Switch "Blue" to "Green" throughout the data below, keep everything else the same, and write the data out again without the pictures.

** DATA LISTING follows **

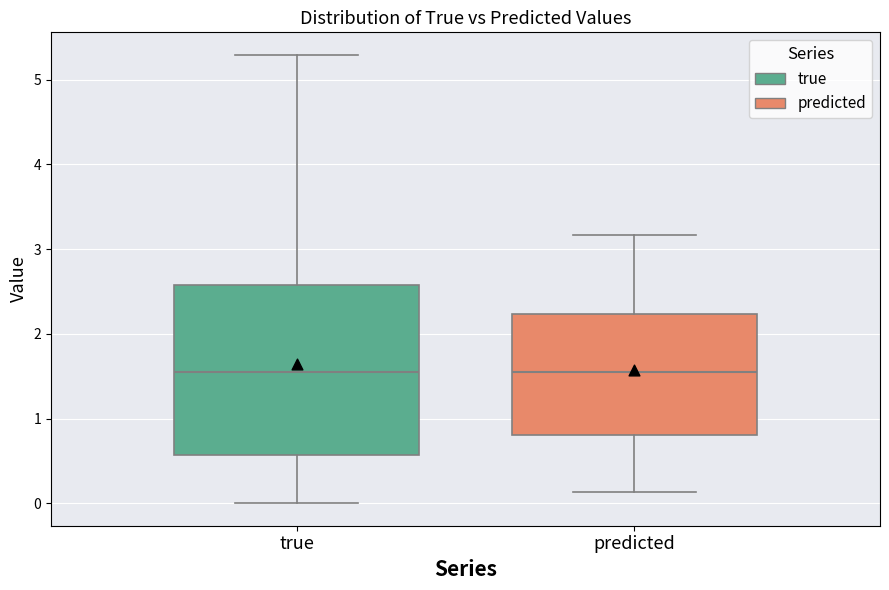

Reading left to right, transcribe this box plot: for each box, give where its median line is, the range the box spans, and where its two whiskers end, as read against the y-axis. The values are not printed on the chart, so give them approximately, as read against the axis.

true: median 1.6, box 0.6 to 2.6, whiskers 0.0 to 5.3
predicted: median 1.5, box 0.8 to 2.2, whiskers 0.1 to 3.2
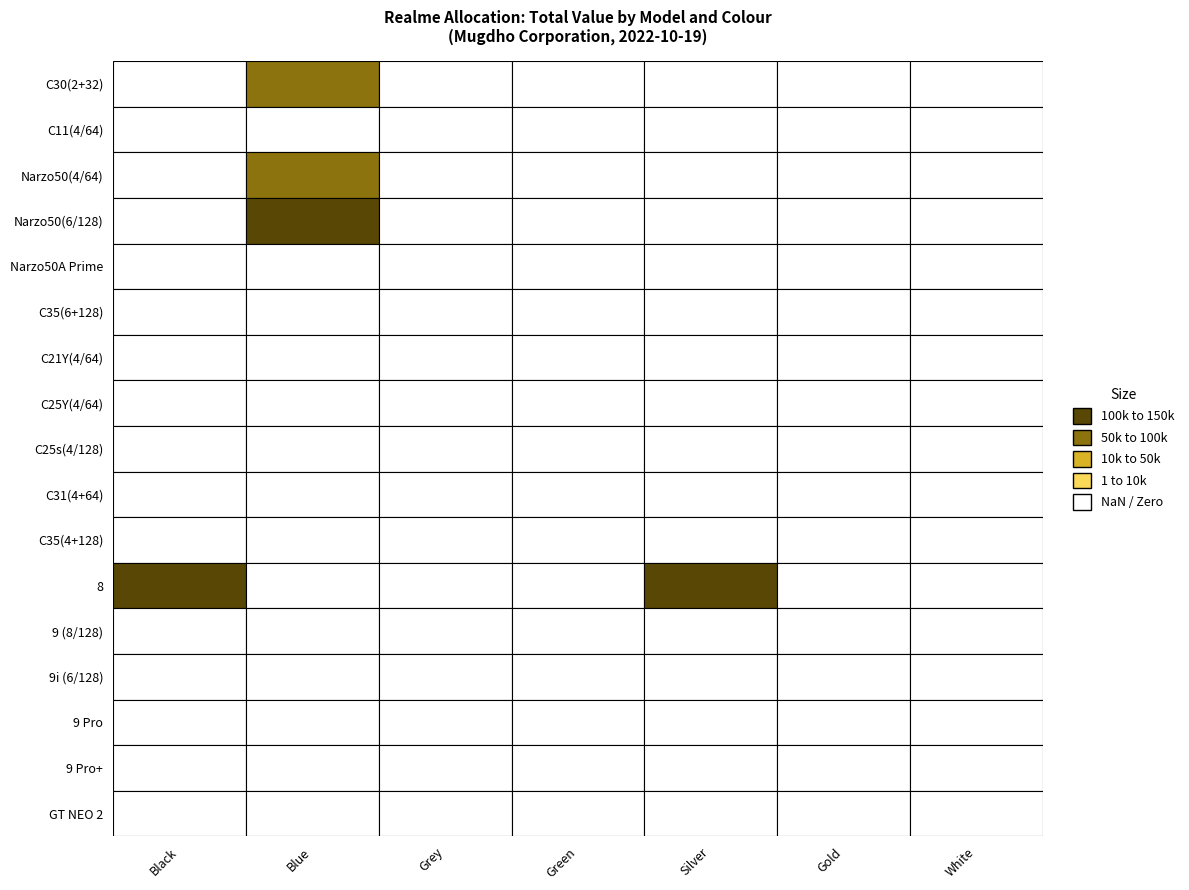

Is the value of C25Y(4/64) at Blue greater than the value of 9 Pro+ at Blue?

No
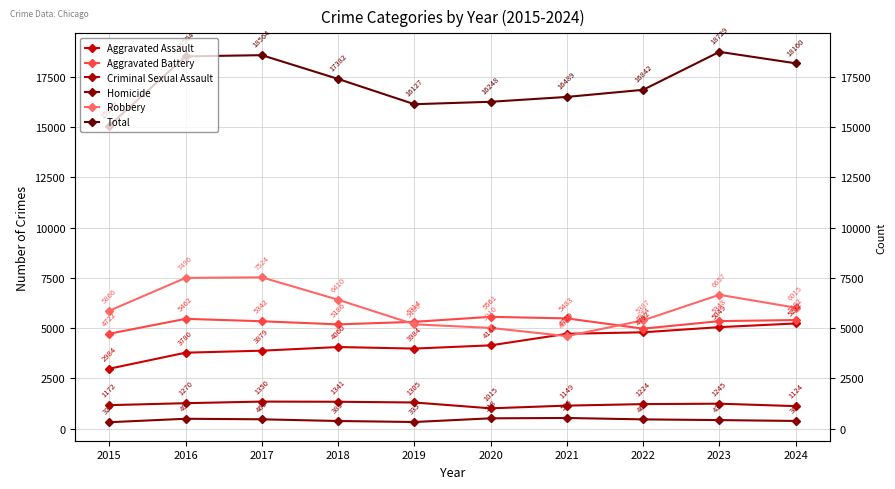

Where is Total nearest to the value 16899?

2022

** End of DATA LISTING **

(FINISHED EXERCISE):
Reading left to right, transcribe this box plot: for each box, give where its median line is, the range the box spans, and where its two whiskers end, as read against the y-axis. The values are not printed on the chart, so give them approximately, as read against the axis.

true: median 1.6, box 0.6 to 2.6, whiskers 0.0 to 5.3
predicted: median 1.5, box 0.8 to 2.2, whiskers 0.1 to 3.2

Is the value of C25Y(4/64) at Green greater than the value of 9 Pro+ at Green?

No

Where is Total nearest to the value 16899?

2022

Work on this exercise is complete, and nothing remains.